Task to carry out: Copy the material below line for line. Begin with the line that contains "scientific name: Pica pica" and continue through the last line of the material, including both.

Extracted entries:

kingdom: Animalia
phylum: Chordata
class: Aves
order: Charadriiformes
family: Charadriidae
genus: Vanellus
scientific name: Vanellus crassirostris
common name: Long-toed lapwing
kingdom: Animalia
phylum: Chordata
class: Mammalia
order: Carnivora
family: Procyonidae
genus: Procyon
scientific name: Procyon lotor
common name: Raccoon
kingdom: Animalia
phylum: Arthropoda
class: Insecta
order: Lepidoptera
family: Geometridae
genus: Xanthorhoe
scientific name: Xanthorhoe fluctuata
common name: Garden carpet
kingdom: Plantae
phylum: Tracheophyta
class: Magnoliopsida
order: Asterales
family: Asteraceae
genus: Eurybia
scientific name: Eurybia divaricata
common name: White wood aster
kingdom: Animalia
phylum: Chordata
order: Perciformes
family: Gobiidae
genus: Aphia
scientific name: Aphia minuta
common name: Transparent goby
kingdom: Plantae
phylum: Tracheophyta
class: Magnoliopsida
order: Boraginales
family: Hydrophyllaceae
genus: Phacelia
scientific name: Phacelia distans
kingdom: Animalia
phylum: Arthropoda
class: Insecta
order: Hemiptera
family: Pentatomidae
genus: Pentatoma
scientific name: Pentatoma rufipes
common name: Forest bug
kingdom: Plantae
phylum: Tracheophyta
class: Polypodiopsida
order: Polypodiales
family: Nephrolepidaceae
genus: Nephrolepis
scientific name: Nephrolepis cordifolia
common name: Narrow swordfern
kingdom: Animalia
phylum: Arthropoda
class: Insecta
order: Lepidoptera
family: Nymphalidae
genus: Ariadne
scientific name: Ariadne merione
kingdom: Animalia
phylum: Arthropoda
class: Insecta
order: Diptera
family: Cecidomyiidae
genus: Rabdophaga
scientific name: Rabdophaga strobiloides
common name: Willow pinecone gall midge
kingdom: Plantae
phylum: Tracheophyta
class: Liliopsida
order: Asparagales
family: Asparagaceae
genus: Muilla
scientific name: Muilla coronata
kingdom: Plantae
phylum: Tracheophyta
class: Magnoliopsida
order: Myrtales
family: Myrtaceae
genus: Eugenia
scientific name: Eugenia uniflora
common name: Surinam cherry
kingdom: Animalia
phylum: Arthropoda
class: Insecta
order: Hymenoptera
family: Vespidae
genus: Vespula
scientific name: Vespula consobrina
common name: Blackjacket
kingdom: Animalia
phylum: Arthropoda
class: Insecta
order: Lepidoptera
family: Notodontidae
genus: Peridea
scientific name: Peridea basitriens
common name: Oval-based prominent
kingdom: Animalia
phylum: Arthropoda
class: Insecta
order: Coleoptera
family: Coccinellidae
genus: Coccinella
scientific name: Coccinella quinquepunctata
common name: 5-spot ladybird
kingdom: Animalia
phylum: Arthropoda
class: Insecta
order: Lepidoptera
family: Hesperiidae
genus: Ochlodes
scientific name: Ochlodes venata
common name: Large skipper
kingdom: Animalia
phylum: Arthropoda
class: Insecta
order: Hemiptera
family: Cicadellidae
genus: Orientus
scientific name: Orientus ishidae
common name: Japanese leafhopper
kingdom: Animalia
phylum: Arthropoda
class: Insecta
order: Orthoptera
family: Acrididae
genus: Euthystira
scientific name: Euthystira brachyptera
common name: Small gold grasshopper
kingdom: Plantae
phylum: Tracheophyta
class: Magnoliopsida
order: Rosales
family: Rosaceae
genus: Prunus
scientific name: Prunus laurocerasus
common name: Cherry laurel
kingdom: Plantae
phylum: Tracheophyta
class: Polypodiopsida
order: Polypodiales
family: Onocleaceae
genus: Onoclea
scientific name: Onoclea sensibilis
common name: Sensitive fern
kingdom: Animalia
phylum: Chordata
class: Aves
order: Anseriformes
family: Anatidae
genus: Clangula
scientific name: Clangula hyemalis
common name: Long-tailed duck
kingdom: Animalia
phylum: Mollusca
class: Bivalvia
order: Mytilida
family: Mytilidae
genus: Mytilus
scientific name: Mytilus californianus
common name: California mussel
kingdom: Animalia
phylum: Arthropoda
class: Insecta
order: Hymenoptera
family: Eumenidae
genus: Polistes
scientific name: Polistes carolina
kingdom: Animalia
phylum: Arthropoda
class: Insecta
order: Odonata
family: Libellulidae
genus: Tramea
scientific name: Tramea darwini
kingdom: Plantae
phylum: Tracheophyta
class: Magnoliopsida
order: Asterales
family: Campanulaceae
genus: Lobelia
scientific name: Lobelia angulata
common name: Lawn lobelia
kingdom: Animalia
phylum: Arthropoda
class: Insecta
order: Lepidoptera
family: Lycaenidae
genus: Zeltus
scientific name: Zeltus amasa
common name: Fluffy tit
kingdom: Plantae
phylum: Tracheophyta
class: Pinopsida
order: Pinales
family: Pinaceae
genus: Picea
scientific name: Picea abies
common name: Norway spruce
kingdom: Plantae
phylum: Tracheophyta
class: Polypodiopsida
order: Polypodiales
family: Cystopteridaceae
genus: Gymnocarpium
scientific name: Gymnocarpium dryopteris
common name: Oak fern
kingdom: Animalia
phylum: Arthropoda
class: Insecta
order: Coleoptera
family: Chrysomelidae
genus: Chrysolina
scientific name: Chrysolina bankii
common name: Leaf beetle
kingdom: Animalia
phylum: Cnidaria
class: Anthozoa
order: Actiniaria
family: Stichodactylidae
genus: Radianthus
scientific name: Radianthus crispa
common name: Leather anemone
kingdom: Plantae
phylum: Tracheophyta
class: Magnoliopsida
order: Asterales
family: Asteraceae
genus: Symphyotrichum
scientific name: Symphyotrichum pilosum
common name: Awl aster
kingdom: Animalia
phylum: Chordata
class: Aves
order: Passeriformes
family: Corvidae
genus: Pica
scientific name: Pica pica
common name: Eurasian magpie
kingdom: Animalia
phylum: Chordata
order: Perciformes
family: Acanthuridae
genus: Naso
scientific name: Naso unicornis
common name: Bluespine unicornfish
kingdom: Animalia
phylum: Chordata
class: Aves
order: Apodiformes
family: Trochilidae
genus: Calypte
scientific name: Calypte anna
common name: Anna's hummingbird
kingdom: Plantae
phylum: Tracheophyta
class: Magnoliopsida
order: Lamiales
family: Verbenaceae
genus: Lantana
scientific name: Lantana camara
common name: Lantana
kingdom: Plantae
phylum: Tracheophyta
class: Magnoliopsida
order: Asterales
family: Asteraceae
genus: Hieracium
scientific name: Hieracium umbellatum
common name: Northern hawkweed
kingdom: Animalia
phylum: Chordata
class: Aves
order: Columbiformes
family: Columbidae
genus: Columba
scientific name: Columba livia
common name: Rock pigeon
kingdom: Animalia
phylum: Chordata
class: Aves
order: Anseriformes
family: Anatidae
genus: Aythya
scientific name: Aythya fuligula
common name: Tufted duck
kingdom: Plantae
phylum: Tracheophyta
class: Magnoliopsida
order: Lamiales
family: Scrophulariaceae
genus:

Reply to the exercise:
scientific name: Pica pica
common name: Eurasian magpie
kingdom: Animalia
phylum: Chordata
order: Perciformes
family: Acanthuridae
genus: Naso
scientific name: Naso unicornis
common name: Bluespine unicornfish
kingdom: Animalia
phylum: Chordata
class: Aves
order: Apodiformes
family: Trochilidae
genus: Calypte
scientific name: Calypte anna
common name: Anna's hummingbird
kingdom: Plantae
phylum: Tracheophyta
class: Magnoliopsida
order: Lamiales
family: Verbenaceae
genus: Lantana
scientific name: Lantana camara
common name: Lantana
kingdom: Plantae
phylum: Tracheophyta
class: Magnoliopsida
order: Asterales
family: Asteraceae
genus: Hieracium
scientific name: Hieracium umbellatum
common name: Northern hawkweed
kingdom: Animalia
phylum: Chordata
class: Aves
order: Columbiformes
family: Columbidae
genus: Columba
scientific name: Columba livia
common name: Rock pigeon
kingdom: Animalia
phylum: Chordata
class: Aves
order: Anseriformes
family: Anatidae
genus: Aythya
scientific name: Aythya fuligula
common name: Tufted duck
kingdom: Plantae
phylum: Tracheophyta
class: Magnoliopsida
order: Lamiales
family: Scrophulariaceae
genus:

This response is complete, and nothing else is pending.